### ABOUT THIS TASK
A verbatim repetition of the data below is requested, without images.
(Beginning of DATA SECTION)
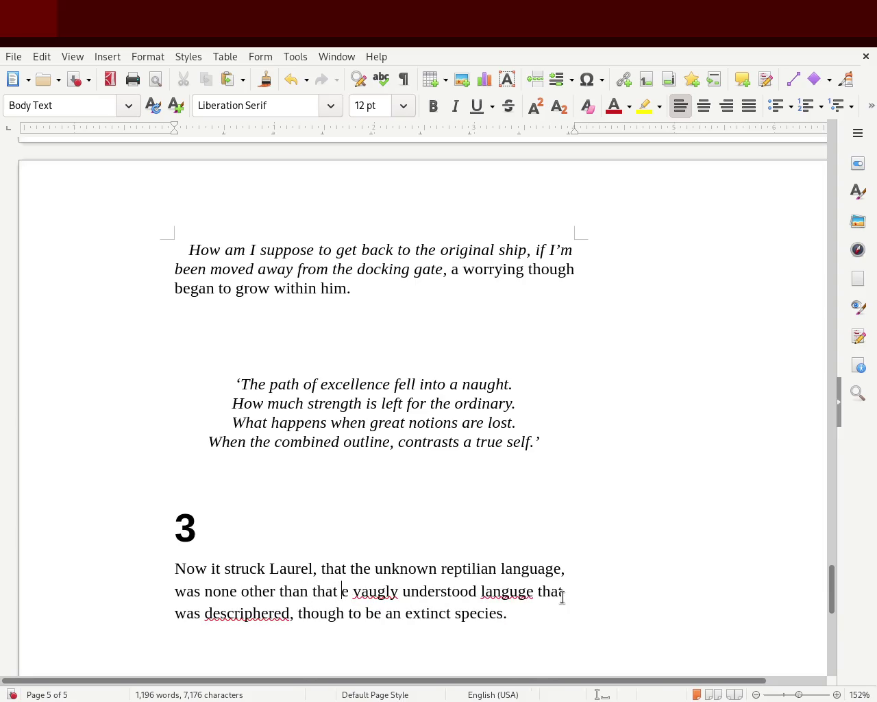
Step: Retype the misspelled 'vaugly' as 'vauglely' and 'languge' as 'langue'
double_click(363, 591)
double_click(370, 586)
type("barley")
(End of DATA SECTION)
### YOUR RESPONSE
Step: Retype the misspelled 'vaugly' as 'vauglely' and 'languge' as 'langue'
double_click(363, 591)
double_click(370, 586)
type("barley")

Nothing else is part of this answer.